Chapitre XII
 
     
 
Épisode 052
 
     
 

- Entrez, mais laissez votre parapluie sur le palier, j’ai déjà assez à faire sans devoir éponger le mauvais temps.

Robin ne répondit pas. En pestant, Maria fit mine de se désintéresser du policier et concentra son attention sur une toile d’araignée qui prenait naissance à l’angle de l’entrée et du corridor qui débouchait sur les chambres des domestiques.

- Ce n’est pas aujourd’hui que ces saletés vont être nettoyées.

C’était étrange, cette grosse femme qui grognait dans son coin.
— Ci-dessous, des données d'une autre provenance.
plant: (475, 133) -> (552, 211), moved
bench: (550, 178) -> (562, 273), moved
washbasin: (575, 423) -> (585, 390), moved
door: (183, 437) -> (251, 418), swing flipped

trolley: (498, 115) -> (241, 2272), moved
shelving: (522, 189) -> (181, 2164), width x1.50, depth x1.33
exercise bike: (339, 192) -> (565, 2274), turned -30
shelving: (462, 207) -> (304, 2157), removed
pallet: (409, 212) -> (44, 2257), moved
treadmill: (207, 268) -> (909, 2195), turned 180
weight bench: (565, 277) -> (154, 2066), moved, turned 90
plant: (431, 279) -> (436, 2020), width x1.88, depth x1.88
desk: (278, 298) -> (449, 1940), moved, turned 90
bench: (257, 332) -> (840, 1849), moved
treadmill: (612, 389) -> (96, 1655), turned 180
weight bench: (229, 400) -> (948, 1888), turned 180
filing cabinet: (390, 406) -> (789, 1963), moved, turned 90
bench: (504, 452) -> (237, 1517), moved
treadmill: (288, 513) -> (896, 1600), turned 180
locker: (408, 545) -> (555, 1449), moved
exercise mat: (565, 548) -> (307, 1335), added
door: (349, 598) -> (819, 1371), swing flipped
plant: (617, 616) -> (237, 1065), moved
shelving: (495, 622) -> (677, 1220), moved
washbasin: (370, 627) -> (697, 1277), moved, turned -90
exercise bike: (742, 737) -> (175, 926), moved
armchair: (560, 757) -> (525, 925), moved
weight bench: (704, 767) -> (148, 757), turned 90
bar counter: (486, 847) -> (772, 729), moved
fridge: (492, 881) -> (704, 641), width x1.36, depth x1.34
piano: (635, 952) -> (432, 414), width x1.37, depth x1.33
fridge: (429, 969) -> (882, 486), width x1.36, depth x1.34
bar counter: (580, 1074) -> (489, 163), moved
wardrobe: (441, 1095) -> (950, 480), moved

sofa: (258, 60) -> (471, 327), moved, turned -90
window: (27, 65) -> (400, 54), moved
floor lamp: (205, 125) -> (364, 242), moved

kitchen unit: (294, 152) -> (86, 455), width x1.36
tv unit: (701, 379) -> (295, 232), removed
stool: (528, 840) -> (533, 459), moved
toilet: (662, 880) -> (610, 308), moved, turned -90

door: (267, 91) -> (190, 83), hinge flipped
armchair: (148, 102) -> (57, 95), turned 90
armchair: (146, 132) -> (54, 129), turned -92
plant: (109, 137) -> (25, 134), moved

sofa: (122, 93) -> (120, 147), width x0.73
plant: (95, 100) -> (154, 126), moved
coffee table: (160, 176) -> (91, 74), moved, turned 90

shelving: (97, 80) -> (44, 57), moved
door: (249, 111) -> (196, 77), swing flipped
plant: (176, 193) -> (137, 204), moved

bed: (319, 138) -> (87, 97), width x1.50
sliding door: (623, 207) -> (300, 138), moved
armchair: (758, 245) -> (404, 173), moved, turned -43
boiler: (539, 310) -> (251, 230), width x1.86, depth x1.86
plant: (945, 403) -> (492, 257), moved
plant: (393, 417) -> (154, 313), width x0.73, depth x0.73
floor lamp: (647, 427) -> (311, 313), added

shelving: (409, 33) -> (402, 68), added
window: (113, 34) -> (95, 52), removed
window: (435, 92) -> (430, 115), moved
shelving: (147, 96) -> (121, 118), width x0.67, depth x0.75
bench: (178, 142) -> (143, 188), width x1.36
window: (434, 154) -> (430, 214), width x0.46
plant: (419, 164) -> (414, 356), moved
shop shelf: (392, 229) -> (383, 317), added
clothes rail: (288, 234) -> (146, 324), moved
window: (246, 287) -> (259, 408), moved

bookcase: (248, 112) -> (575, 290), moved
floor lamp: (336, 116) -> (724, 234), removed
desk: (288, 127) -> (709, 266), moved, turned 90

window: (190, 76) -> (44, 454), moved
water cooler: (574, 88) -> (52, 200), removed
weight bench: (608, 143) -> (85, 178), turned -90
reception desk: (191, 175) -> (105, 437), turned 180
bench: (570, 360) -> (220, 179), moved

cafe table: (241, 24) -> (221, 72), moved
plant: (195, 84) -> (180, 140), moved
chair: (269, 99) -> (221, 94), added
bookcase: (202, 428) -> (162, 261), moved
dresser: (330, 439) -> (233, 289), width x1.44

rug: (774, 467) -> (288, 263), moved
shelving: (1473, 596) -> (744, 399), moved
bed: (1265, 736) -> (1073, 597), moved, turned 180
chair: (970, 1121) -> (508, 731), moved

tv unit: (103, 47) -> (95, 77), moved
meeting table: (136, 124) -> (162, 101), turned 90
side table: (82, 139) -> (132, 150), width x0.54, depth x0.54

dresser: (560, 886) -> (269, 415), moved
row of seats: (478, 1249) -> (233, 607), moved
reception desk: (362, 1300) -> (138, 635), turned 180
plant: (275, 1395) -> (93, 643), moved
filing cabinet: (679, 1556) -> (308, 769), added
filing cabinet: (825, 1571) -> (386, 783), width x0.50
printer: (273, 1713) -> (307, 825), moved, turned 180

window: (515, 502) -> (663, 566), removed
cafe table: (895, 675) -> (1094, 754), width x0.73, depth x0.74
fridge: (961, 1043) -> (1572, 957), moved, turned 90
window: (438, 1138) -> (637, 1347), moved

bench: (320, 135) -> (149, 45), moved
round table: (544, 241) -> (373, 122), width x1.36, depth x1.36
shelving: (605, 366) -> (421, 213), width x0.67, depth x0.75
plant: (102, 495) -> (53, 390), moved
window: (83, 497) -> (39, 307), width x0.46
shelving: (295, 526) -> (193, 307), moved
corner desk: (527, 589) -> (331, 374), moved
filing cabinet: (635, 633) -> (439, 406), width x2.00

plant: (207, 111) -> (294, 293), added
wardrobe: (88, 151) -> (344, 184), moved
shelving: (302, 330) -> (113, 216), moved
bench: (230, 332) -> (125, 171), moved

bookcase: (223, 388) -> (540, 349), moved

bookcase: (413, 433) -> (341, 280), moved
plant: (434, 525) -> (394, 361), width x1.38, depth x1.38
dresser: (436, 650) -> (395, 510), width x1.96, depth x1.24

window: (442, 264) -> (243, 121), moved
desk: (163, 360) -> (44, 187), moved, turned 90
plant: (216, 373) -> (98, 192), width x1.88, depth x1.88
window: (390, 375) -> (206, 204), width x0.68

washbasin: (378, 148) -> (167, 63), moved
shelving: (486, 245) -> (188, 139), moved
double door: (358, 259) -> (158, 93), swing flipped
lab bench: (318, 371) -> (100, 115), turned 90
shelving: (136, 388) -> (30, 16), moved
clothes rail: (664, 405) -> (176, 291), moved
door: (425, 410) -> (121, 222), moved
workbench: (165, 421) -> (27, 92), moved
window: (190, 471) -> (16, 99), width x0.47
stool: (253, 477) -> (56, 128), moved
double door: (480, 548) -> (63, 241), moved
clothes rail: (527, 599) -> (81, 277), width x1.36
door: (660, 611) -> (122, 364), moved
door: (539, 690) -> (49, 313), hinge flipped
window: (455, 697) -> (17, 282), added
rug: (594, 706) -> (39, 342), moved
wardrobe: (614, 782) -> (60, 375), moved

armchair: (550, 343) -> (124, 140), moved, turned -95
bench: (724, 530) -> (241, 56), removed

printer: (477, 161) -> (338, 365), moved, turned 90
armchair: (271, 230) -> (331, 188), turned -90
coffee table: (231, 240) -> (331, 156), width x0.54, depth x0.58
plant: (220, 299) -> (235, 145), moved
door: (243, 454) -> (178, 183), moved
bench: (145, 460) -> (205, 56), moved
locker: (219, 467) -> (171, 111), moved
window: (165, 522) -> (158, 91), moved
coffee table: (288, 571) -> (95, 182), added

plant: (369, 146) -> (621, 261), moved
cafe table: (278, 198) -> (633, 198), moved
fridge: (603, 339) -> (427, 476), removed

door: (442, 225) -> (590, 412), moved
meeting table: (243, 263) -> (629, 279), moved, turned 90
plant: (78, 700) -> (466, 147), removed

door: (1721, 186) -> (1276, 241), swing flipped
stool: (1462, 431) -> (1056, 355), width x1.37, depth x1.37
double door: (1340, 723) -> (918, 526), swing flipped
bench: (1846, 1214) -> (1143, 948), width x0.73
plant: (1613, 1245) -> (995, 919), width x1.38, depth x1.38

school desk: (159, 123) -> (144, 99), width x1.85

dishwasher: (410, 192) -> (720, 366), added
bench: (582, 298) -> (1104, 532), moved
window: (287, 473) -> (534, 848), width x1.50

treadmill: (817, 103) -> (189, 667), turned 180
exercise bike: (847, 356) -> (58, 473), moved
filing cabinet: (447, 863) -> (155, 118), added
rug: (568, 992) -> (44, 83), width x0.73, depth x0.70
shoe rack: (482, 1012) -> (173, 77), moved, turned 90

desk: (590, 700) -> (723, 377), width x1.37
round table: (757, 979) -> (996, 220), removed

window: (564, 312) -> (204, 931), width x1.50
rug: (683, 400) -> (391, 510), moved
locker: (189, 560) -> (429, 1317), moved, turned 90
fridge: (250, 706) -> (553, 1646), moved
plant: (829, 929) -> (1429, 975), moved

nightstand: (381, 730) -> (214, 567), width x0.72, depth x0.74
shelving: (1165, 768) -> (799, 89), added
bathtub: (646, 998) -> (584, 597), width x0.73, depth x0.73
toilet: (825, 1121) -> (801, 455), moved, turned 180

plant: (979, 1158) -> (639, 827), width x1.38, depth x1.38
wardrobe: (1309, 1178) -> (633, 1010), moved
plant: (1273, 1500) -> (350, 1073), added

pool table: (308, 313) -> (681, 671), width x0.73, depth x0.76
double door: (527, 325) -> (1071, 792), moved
Elle ne s’adressait pas à lui, et Robin ne dit rien, mais il se rapprocha et déboutonna lentement son imperméable. Si Maria voulait lui parler, elle saisirait l’occasion.

- Si Carmen n’était pas à l’hôpital, elle pourrait s’en occuper, elle n’a pas son pareil pour astiquer une maison, une vraie perle.

Robin suspendit son imperméable au porte-manteau et demanda à la cuisinière ce qui était arrivé à Carmen. Dès qu’il eut posé la question, Maria lui jeta un coup d’oil de conspirateur en posant un doigt sur ses lèvres.

- Attention, ici les murs ont des oreilles, Raoul risquerait de nous entendre. Je ne l’ai pas entendu rentrer, d’ailleurs, je me demande comment il ose encore se pointer dans cette maison après ce qu’il a fait, mais c’est un malin, il sait comment la prendre. Carmen l’a toujours protégé envers et contre tout, mais maintenant trop c’est trop, il faut que cela cesse. Maria pointa un doigt menaçant sur le ventre de Robin. Comment avez-vous pu laisser sortir ce salaud ?

- Ecoutez Maria, je ne comprends pas de quoi vous parlez. Que s’est-il passé ?

Alors Maria l’entraîna dans sa chambre et lui raconta la poursuite, la bagarre, les coups de feu. Elle s’enflamma en décrivant Carmen dans son lit d’hôpital, petite chose pâlotte harcelée par un mari repenti.

- Mais Raoul ne changera jamais, il est mauvais.

Maria s’arrêta pour respirer et Robin en profita pour placer quelques mots.

- Si l’inspecteur chargé de l’enquête l’a relâché, c’est certainement qu’il n’y avait pas assez de preuves pour l’inculper.

- Arrêtez avec votre langage de flic, même si Raoul n’est pas l’agresseur des bars, c’est un fou dangereux capable de tuer sa femme.

- Carmen devrait porter plainte.

- C’est ce que je lui ai dit, mais elle .

A ce moment, la sonnette de la porte d’entrée retentit. Maria jeta un dernier regard à l’inspecteur Morales et quitta la pièce. Robin en profita pour fuir la petite chambre encombrée et s’engouffra dans un couloir étroit qui longeait la pièce. Les propos de la cuisinière l’avaient intrigué. Il se promit d’examiner l’affaire dès son retour au commissariat.

Le couloir débouchait dans la cuisine. Impressionné, Robin fit le tour de la pièce. Une gigantesque cheminée se découpait dans un mur noirci par des générations de viande grillée. En face, des dizaines de casseroles, poêles, couvercles et autres ustensiles étaient soigneusement suspendus. Chaque objet avait sa place et semblait attendre la maîtresse des lieux qui lui donnerait vie. Une petite table en bois recouverte d’une nappe en plastique se tenait en retrait de cette armée prête à concocter des délices avec ses étranges ustensiles. Autour de la table, trois chaises semblaient converser. Robin s’assit sur celle qui faisait face à la fenêtre. La rumeur de la ville assourdie par les doubles vitrages semblait chantonner. En fermant les yeux, Robin respira profondément l’air chargé de résidus d’odeurs délicieuses imprégnées dans tous les recoins de la pièce. Le sandwich avalé en hâte au commissariat avant de venir avait déjà déserté son estomac qui gargouilla sous l’effet de ces images olfactives.

Une pression sur son avant-bras le fit émerger de sa rêverie. Incroyable, il s’était assoupi, aspiré par un bien-être qu’il n’avait pas ressenti depuis longtemps.